* ABOUT THIS TASK *
Copy out, from the entries below, each line holding the string "khas".

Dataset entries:
[Start of section]

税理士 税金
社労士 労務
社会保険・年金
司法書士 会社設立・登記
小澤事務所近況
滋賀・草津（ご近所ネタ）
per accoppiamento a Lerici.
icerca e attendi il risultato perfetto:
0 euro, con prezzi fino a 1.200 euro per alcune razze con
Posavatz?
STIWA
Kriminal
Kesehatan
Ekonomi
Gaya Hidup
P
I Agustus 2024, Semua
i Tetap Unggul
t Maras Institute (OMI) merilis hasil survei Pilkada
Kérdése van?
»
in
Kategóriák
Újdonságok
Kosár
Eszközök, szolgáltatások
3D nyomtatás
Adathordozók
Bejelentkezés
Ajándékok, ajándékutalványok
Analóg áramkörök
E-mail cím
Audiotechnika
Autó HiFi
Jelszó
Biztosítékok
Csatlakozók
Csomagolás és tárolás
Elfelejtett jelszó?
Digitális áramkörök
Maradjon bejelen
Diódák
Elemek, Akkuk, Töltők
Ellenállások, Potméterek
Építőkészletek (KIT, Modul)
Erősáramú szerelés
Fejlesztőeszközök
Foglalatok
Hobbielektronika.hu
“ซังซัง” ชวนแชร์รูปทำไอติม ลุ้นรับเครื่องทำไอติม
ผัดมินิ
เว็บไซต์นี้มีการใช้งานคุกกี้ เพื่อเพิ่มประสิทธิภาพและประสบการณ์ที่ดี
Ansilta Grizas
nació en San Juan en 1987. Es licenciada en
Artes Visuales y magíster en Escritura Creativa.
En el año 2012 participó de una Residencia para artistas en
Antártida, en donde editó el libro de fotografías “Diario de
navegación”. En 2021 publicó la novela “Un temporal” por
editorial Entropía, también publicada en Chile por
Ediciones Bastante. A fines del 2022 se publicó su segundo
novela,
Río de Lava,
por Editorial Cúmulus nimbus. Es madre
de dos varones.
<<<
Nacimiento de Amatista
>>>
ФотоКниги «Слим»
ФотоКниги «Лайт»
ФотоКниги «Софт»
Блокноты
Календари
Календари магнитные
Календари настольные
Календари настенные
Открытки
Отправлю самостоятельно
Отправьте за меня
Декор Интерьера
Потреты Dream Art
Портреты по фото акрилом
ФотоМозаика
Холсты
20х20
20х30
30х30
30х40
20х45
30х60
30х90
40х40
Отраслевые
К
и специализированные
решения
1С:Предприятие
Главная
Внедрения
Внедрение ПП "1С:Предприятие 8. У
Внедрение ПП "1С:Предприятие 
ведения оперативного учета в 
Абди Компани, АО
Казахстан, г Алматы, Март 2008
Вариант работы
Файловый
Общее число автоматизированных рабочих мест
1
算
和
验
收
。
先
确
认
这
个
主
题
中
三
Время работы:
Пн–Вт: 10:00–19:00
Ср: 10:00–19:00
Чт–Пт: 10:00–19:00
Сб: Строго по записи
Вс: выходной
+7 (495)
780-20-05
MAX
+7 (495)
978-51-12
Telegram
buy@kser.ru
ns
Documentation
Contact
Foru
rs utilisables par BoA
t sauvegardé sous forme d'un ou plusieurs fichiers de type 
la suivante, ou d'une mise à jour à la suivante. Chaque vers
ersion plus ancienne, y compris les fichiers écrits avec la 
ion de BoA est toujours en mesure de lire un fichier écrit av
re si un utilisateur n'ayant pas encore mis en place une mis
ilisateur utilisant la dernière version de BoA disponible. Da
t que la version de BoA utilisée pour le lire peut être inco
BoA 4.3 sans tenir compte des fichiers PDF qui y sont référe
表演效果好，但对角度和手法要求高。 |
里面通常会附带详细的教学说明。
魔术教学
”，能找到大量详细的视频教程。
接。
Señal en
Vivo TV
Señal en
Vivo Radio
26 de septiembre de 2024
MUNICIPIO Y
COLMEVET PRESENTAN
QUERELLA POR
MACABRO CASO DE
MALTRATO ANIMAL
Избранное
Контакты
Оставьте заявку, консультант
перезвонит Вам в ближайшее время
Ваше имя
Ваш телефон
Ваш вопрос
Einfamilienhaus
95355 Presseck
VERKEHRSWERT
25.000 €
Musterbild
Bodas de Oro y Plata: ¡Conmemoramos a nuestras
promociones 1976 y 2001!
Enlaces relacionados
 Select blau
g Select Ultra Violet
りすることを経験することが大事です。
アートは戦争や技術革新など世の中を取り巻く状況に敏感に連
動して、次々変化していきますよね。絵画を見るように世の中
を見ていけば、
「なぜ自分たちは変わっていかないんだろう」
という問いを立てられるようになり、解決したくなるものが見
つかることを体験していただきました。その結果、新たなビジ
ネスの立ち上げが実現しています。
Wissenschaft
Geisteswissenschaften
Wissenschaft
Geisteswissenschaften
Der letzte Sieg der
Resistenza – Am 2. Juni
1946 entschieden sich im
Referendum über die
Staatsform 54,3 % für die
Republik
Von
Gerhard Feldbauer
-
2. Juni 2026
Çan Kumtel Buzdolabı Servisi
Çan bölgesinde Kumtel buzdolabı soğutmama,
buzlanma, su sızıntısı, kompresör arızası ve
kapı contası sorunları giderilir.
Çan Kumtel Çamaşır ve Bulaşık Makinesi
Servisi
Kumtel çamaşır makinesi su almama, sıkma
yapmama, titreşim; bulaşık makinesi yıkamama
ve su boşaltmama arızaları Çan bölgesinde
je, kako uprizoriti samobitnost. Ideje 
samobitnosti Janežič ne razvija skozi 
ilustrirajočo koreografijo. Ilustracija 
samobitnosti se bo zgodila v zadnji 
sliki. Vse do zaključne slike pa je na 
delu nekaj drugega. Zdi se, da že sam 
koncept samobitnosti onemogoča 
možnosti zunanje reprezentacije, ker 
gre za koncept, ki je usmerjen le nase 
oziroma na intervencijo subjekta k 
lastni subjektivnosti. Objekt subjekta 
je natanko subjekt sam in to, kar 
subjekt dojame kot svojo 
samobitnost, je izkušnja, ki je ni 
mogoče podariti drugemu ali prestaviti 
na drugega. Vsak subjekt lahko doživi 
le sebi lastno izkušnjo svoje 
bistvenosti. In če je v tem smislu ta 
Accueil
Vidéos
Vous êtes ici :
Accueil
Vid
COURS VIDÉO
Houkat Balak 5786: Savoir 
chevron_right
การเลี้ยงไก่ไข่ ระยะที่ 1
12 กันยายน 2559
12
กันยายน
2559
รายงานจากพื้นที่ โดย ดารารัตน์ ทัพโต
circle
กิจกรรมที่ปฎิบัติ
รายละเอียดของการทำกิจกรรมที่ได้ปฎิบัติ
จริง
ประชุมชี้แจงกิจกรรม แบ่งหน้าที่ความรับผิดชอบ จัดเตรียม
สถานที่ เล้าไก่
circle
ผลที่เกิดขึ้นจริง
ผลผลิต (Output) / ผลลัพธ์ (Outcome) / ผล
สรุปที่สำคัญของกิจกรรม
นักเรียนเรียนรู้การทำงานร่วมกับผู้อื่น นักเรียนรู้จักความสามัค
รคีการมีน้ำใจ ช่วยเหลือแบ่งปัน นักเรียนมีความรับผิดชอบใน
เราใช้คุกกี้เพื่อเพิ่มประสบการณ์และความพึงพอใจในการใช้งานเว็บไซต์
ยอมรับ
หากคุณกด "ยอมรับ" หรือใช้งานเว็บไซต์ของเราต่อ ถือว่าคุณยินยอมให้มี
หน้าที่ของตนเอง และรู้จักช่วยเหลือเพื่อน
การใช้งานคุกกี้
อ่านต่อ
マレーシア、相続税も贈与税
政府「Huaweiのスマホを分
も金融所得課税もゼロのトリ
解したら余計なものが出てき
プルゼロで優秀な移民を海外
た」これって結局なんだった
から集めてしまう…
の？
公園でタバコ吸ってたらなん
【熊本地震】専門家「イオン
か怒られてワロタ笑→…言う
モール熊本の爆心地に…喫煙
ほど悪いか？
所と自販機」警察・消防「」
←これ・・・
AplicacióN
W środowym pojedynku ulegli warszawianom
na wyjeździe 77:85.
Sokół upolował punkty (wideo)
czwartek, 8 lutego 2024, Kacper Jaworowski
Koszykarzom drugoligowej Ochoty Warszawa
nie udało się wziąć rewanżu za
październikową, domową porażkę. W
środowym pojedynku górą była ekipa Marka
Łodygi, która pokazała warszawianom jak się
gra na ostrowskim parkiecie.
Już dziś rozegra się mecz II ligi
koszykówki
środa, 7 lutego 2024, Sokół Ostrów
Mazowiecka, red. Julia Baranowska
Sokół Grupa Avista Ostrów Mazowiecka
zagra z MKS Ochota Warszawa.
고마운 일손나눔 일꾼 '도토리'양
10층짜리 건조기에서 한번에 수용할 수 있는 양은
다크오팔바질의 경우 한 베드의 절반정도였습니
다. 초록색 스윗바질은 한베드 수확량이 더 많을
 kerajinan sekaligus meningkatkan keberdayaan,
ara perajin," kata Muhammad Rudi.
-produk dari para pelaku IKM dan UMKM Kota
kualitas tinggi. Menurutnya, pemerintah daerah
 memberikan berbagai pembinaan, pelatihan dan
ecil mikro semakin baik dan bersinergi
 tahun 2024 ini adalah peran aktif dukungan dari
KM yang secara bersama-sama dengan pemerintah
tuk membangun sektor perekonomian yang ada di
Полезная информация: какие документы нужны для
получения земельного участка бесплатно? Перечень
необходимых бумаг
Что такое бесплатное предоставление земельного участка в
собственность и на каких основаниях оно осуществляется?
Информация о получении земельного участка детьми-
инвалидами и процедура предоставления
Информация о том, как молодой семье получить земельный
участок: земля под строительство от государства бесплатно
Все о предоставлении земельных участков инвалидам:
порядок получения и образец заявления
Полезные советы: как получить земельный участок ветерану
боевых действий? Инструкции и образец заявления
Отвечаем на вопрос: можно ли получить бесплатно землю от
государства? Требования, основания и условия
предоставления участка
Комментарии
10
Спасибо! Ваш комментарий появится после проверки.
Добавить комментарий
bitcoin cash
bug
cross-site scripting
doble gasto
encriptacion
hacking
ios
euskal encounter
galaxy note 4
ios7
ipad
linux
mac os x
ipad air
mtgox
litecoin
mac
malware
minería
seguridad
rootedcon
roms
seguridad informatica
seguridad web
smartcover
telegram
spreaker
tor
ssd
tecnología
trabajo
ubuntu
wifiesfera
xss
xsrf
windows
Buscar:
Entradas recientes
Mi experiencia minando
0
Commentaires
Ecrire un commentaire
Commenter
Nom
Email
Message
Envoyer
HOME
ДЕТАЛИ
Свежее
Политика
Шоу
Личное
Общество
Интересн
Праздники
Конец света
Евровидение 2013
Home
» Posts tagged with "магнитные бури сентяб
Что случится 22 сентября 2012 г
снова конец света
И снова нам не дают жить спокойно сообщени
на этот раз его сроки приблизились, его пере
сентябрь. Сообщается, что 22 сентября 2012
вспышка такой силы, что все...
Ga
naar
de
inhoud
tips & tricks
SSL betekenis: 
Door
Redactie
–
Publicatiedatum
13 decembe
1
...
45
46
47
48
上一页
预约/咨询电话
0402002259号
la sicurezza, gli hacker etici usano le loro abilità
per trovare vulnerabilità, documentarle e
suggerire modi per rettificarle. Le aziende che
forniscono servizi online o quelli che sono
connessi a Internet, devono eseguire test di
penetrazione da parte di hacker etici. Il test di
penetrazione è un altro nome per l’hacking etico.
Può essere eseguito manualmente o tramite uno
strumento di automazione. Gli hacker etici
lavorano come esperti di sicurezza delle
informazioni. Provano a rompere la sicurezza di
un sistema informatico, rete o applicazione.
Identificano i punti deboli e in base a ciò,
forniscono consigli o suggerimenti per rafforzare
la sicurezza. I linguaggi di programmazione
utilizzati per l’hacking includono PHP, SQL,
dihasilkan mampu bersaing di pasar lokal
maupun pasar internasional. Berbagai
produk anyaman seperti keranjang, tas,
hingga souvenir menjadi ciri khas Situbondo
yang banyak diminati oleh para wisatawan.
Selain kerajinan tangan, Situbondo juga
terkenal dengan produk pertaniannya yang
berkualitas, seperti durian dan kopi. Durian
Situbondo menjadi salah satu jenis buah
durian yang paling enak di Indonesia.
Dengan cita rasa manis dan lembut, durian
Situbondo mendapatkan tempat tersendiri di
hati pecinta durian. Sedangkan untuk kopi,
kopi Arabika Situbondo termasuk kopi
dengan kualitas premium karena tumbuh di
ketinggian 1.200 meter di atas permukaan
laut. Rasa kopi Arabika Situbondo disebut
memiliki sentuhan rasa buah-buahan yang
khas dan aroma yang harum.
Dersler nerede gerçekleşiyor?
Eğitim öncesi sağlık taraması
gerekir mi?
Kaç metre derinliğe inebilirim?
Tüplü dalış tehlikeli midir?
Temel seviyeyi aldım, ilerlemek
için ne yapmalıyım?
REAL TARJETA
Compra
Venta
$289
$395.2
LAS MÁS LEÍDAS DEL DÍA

[End of section]

* RESULT BELOW *
hingga souvenir menjadi ciri khas Situbondo
khas dan aroma yang harum.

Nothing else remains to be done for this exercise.